──────── RECORDS FOR PROCESSING ────────

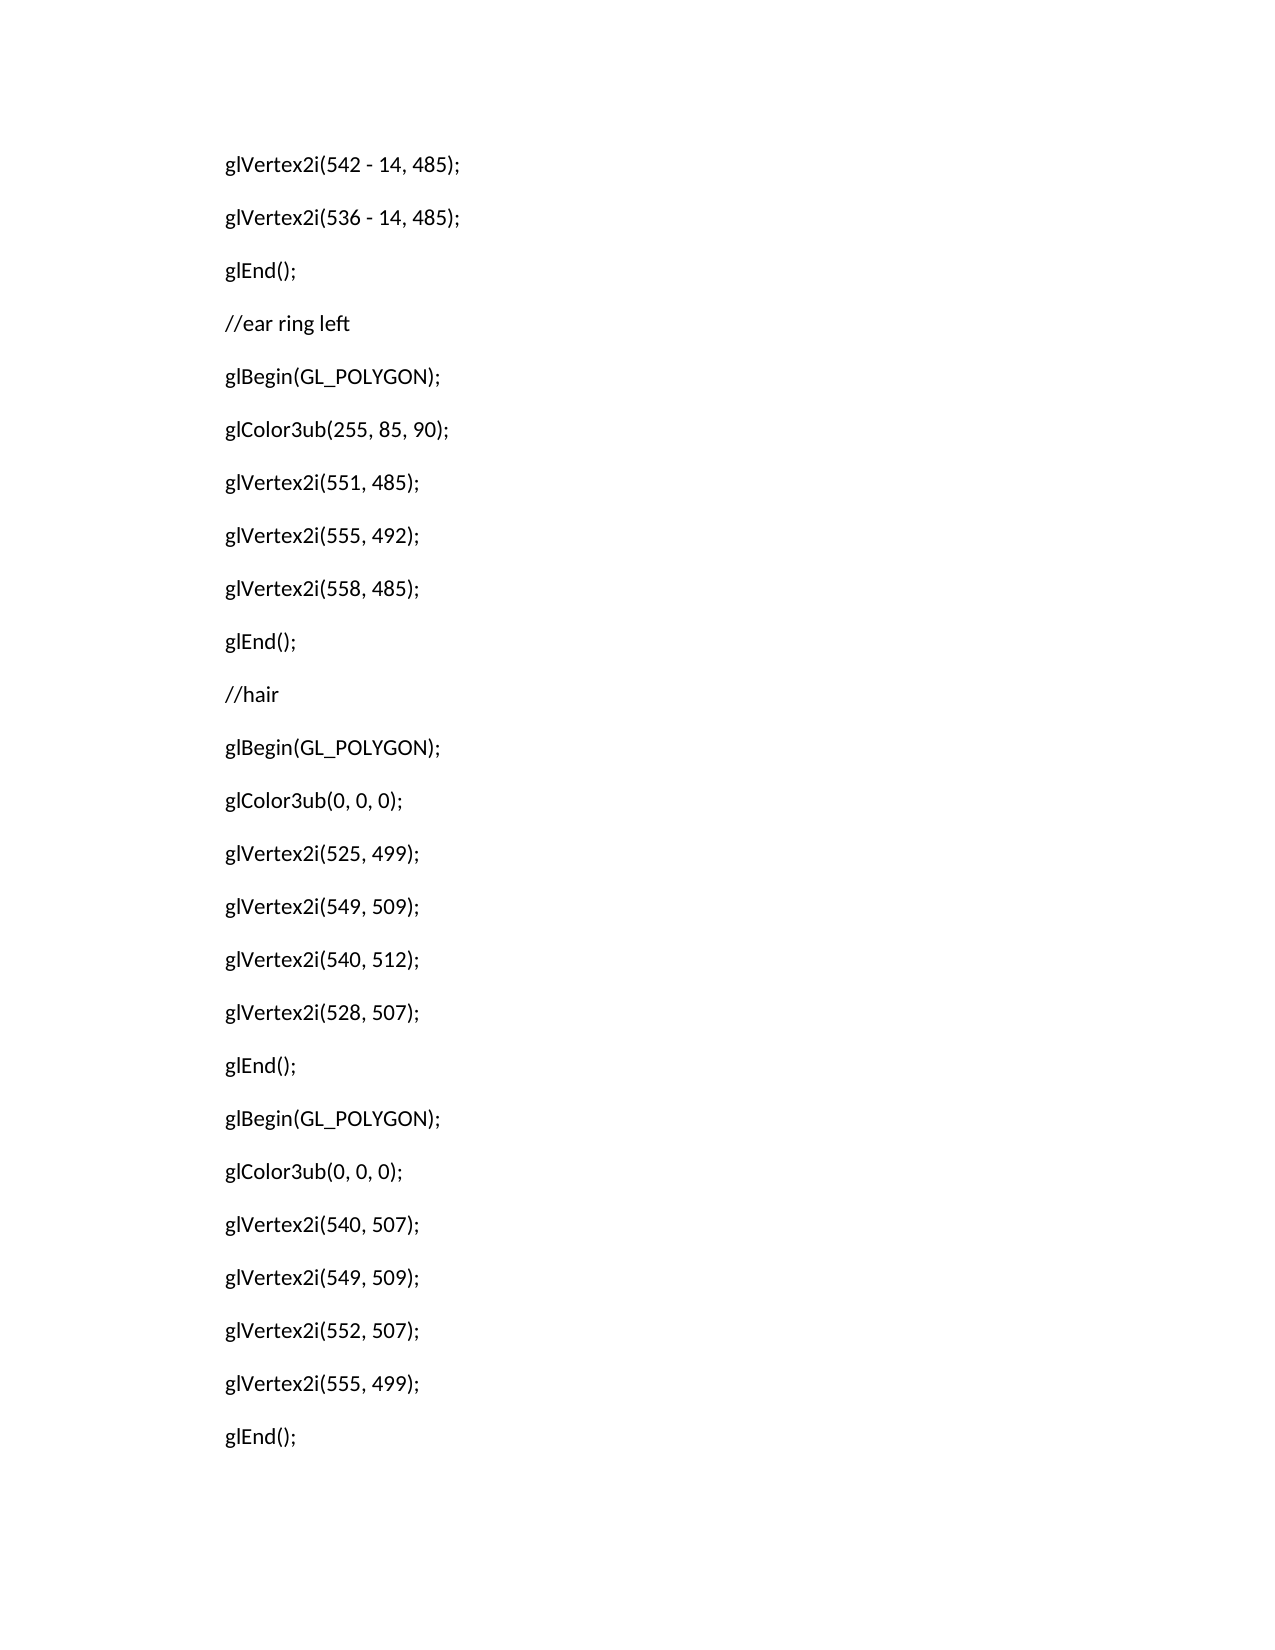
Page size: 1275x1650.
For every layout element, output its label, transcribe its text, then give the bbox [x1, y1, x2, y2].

text glEnd(); [150, 627, 1125, 655]
text glBegin(GL_POLYGON); [150, 1104, 1125, 1132]
text glEnd(); [150, 256, 1125, 284]
text glEnd(); [150, 1422, 1125, 1451]
text glColor3ub(0, 0, 0); [150, 786, 1125, 814]
text glVertex2i(540, 512); [150, 945, 1125, 973]
text glVertex2i(549, 509); [150, 1263, 1125, 1291]
text glVertex2i(542 - 14, 485); [150, 150, 1125, 178]
text glBegin(GL_POLYGON); [150, 733, 1125, 761]
text glVertex2i(552, 507); [150, 1316, 1125, 1344]
text glVertex2i(555, 499); [150, 1369, 1125, 1397]
text glBegin(GL_POLYGON); [150, 362, 1125, 390]
text glVertex2i(536 - 14, 485); [150, 203, 1125, 231]
text glVertex2i(551, 485); [150, 468, 1125, 496]
text glEnd(); [150, 1051, 1125, 1079]
text //hair [150, 680, 1125, 708]
text glColor3ub(255, 85, 90); [150, 415, 1125, 443]
text glVertex2i(555, 492); [150, 521, 1125, 549]
text //ear ring left [150, 309, 1125, 337]
text glColor3ub(0, 0, 0); [150, 1157, 1125, 1185]
text glVertex2i(525, 499); [150, 839, 1125, 867]
text glVertex2i(558, 485); [150, 574, 1125, 602]
text glVertex2i(528, 507); [150, 998, 1125, 1026]
text glVertex2i(540, 507); [150, 1210, 1125, 1238]
text glVertex2i(549, 509); [150, 892, 1125, 920]
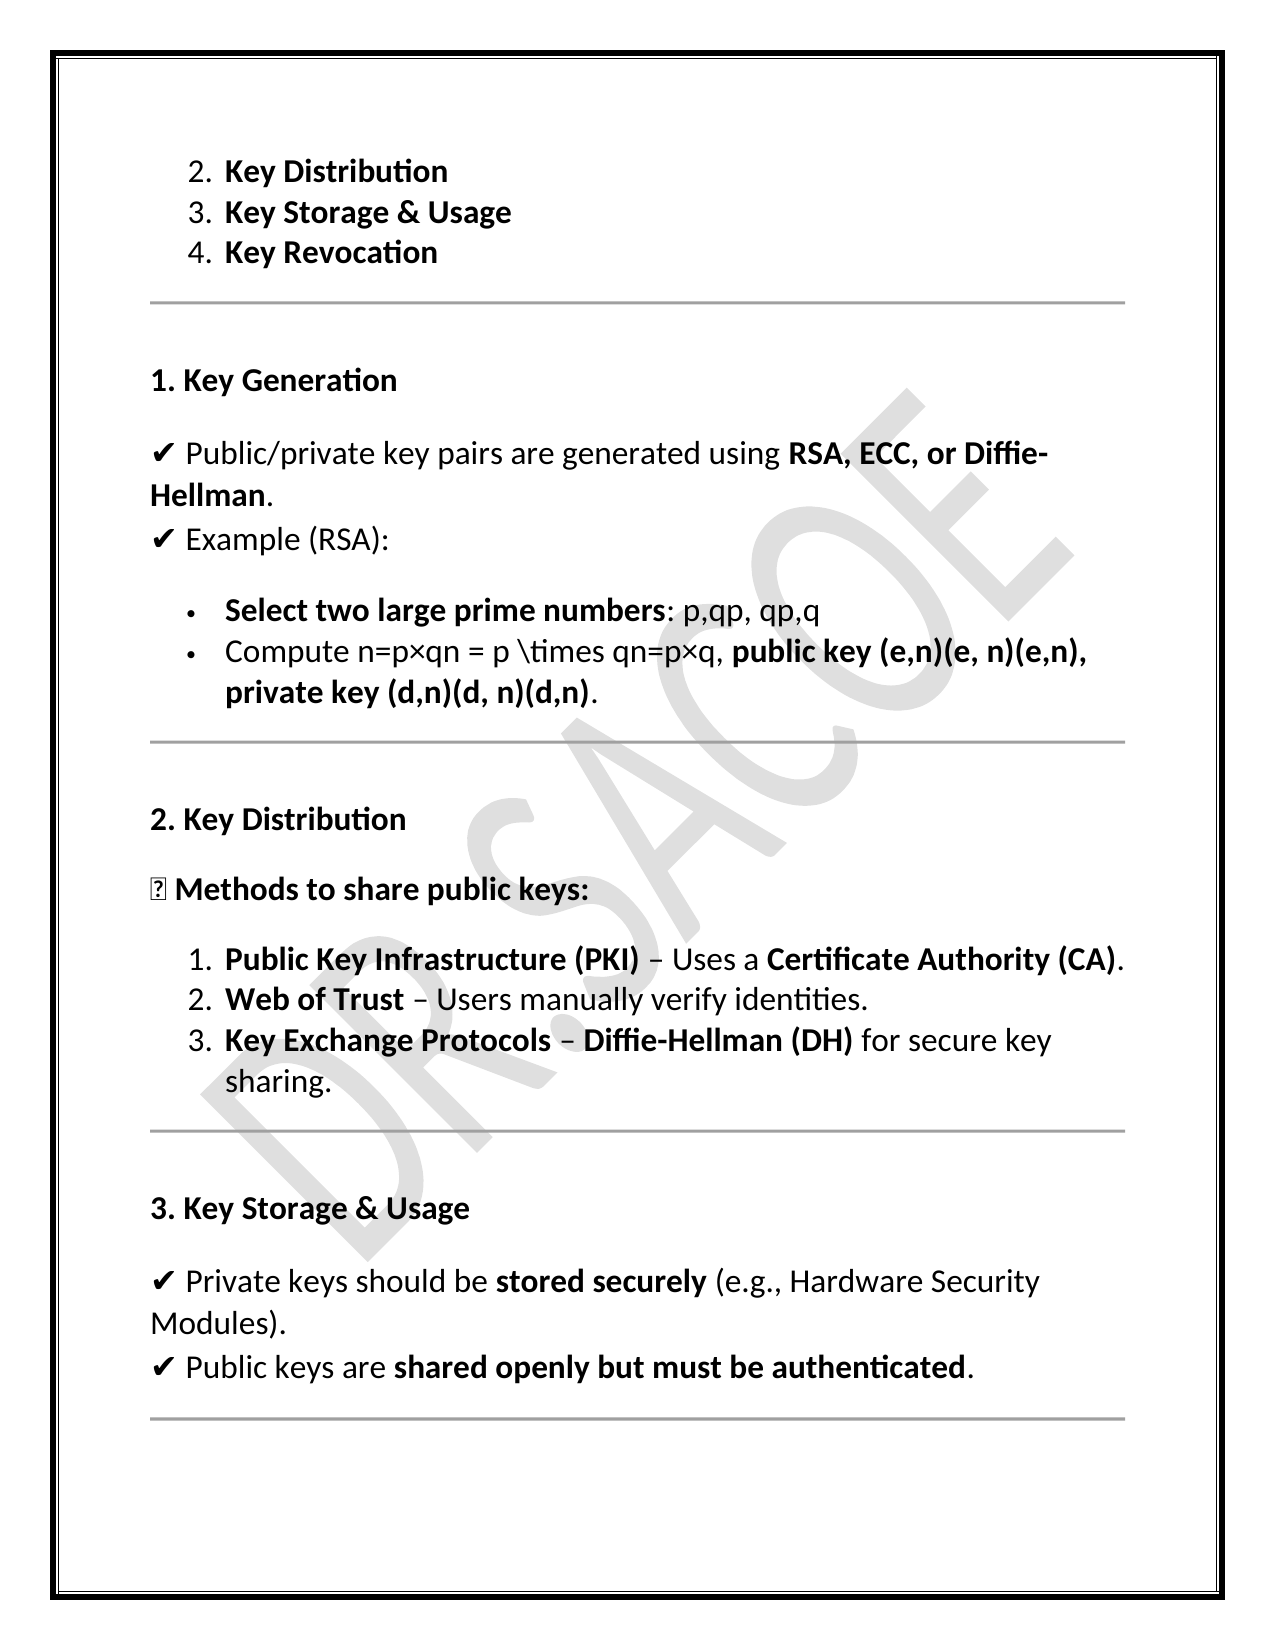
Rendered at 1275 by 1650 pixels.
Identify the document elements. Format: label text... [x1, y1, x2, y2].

list Web of Trust – Users manually verify identities. [187, 978, 1125, 1019]
text 🔹 Methods to share public keys: [150, 868, 1125, 908]
list Key Storage & Usage [187, 191, 1125, 231]
text 3. Key Storage & Usage [150, 1187, 1125, 1227]
text 1. Key Generation [150, 358, 1125, 399]
text ✔ Public/private key pairs are generated using RSA, ECC, or Diffie-Hellman. ✔ Example (RSA): [150, 428, 1125, 560]
list Public Key Infrastructure (PKI) – Uses a Certificate Authority (CA). [187, 937, 1125, 978]
text 2. Key Distribution [150, 798, 1125, 838]
list Select two large prime numbers: p,qp, qp,q [187, 589, 1125, 630]
list Key Revocation [187, 231, 1125, 272]
list Key Distribution [187, 150, 1125, 191]
list Compute n=p×qn = p \times qn=p×q, public key (e,n)(e, n)(e,n), private key (d,n)(d, n)(d,n). [187, 630, 1125, 711]
list Key Exchange Protocols – Diffie-Hellman (DH) for secure key sharing. [187, 1019, 1125, 1100]
text ✔ Private keys should be stored securely (e.g., Hardware Security Modules). ✔ Public keys are shared openly but must be authenticated. [150, 1257, 1125, 1388]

────────

- EXERCISE REQUIREMENTS -
Every line that contains the string "Diffie" should be copied from the records.

- SOLUTION TO THE EXERCISE -
text ✔ Public/private key pairs are generated using RSA, ECC, or Diffie-Hellman. ✔ Example (RSA): [150, 428, 1125, 560]
list Key Exchange Protocols – Diffie-Hellman (DH) for secure key sharing. [187, 1019, 1125, 1100]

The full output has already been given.